Sept. 11 mastermind’s beard mystery solved: he dyes it with berries

GUANTANAMO BAY U.S. NAVAL BASE, Cuba,  (Reuters) – A ccused Sept. 11 mastermind Khalid Sheikh Mohammed has been tinting his beard red by rubbing it with fruit juice and crushed berries from his breakfast, a Pentagon spokesman said today.

Mohammed first showed up for his April arraignment hearing with his long, scraggly beard tinted a rusty red, and it remained dyed the same hue when he returned last week to the courtroom at the Guantanamo Bay U.S. Naval Base in Cuba.

That sparked a flurry of questions, since the rule book for the detention operation known as Joint Task Force Guantanamo, or JTF-GTMO, specifically prohibits prisoners from receiving hair dye because it can contain chemicals such as ammonia that could be used as a weapon.

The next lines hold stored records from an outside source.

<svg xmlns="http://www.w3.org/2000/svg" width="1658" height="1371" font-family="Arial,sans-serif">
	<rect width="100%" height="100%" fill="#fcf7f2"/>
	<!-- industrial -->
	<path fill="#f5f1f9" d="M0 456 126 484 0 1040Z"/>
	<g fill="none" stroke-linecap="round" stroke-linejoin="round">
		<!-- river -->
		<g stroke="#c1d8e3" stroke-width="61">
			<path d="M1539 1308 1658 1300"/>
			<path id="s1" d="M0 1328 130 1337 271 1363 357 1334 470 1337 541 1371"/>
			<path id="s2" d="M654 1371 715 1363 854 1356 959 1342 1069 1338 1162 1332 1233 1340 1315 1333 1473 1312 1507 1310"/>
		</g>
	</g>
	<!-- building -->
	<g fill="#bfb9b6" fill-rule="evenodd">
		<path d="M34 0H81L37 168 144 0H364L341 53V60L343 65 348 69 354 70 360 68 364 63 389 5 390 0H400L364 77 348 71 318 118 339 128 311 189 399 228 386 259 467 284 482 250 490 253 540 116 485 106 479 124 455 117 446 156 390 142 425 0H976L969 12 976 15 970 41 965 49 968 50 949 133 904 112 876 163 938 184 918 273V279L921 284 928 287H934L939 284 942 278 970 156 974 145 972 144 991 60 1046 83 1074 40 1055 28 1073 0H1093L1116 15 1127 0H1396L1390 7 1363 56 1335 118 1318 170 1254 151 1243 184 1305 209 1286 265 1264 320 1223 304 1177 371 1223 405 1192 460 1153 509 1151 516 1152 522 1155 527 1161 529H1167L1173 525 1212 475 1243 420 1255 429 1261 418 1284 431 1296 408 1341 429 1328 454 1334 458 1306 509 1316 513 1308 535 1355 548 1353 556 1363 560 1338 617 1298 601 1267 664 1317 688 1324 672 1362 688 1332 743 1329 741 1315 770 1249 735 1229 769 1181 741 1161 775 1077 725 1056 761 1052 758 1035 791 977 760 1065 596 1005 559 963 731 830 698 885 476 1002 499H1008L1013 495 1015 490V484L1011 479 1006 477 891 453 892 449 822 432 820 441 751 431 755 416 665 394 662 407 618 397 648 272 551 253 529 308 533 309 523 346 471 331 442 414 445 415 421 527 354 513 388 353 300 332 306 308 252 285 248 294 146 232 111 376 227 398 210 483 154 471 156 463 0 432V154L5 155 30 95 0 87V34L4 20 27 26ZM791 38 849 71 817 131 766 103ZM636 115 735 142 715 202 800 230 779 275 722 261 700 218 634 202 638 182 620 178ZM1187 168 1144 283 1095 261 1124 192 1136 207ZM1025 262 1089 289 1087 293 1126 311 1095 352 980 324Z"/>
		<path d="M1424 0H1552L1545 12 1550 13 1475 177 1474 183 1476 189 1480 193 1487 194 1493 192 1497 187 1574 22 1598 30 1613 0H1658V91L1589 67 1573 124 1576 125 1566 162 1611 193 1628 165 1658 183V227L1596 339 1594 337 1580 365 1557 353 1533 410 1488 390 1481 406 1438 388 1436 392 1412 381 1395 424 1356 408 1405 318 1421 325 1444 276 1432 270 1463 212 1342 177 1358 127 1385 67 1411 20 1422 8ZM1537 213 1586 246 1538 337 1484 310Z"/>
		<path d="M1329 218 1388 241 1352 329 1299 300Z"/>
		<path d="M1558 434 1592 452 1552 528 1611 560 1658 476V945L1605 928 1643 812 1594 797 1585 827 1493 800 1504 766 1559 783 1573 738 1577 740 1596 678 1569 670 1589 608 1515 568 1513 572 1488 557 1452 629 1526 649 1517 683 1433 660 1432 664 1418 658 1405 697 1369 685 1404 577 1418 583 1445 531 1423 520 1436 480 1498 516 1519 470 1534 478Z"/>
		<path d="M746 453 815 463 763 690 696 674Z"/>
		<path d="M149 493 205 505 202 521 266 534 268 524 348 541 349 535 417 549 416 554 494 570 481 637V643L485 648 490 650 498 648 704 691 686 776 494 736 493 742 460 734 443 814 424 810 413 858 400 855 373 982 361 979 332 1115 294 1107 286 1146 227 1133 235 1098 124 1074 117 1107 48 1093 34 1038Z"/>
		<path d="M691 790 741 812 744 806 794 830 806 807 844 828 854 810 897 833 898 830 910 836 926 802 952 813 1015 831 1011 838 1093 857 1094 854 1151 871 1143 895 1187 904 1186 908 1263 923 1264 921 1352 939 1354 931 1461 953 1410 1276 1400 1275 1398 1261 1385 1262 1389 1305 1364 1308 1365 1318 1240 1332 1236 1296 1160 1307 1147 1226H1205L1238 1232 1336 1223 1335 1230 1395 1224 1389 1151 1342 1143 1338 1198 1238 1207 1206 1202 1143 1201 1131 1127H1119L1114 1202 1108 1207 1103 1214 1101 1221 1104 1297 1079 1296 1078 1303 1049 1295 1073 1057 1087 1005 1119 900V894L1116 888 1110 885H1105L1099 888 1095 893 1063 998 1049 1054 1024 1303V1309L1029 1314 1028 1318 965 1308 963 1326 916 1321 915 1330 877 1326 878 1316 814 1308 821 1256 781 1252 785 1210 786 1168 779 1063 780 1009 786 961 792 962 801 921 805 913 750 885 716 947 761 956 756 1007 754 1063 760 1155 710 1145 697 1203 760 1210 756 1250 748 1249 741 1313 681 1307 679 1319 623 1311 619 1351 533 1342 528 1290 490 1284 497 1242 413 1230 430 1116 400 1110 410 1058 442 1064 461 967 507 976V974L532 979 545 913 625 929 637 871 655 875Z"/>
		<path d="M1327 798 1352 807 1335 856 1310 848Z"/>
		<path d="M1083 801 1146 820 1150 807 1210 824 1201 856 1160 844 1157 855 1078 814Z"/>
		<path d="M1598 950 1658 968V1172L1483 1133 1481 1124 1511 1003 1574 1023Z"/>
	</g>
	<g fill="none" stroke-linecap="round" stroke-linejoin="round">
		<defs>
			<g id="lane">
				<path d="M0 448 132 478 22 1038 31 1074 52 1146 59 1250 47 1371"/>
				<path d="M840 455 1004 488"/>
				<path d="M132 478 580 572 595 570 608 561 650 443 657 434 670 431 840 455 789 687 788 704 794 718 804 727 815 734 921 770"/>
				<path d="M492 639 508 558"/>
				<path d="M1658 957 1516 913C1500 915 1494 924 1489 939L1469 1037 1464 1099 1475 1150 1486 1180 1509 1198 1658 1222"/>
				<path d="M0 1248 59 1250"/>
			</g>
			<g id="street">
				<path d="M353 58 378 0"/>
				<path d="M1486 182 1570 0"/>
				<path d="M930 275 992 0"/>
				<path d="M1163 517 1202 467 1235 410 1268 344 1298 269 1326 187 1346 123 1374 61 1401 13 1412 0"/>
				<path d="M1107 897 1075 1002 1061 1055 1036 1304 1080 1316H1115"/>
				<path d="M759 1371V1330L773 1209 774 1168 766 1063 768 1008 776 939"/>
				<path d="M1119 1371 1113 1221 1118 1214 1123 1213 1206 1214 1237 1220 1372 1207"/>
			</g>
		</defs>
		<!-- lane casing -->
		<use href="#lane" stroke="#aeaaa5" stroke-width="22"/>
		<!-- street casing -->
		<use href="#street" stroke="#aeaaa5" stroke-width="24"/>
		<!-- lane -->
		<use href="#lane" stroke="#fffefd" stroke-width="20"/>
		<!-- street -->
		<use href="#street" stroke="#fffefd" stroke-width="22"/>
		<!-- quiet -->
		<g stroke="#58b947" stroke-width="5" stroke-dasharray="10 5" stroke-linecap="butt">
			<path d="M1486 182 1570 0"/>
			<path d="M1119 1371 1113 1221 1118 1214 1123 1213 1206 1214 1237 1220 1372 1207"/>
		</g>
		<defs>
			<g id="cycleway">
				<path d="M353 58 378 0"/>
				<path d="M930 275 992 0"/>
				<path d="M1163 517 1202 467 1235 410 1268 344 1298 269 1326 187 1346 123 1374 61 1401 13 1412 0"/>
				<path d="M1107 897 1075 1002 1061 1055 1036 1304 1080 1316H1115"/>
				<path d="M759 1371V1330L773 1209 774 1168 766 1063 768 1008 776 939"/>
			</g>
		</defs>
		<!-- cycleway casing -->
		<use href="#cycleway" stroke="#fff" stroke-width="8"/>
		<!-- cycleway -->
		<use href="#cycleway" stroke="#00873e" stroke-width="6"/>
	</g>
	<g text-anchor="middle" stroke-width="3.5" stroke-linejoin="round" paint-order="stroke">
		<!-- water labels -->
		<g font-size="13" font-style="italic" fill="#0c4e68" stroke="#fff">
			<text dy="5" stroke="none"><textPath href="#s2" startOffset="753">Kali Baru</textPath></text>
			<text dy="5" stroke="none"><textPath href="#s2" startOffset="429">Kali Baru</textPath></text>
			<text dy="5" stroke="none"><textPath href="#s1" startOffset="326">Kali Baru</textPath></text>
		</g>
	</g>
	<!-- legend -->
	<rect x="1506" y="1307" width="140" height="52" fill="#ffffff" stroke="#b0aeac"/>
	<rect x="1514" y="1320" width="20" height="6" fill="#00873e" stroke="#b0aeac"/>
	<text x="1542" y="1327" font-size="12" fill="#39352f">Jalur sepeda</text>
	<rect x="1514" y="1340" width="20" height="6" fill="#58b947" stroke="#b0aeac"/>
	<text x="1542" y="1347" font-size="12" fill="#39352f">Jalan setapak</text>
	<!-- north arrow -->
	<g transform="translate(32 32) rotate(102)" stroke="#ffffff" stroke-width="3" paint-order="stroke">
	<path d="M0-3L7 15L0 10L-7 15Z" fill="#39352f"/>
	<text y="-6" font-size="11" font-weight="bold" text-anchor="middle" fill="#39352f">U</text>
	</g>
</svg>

Journalists asked whether someone had been smuggling contraband henna to Mohammed, who is held at a top-security camp whose very location on the Guantanamo base is kept secret. Henna is a plant often used to make hair dye.

A Pentagon spokesman, Army Lieutenant Colonel Todd Breasseale, revealed the answer on Tuesday.

“I can confirm that Mr. Mohammed did not avail himself of any outside-the-JTF means to dye his beard but did craft his own natural means by which to do it,” Breasseale said, explaining the inmate used fruit juice and berries from breakfast.

He said he did not know Mohammed’s reasoning.

It is not uncommon for men in the Muslim world to dye their beards with henna, as the Prophet Mohammad is said to have done.

Or it could be a case of simple vanity. At age 47, the alleged architect of the hijacked plane attacks that killed 2,976 people has gone gray in the beard.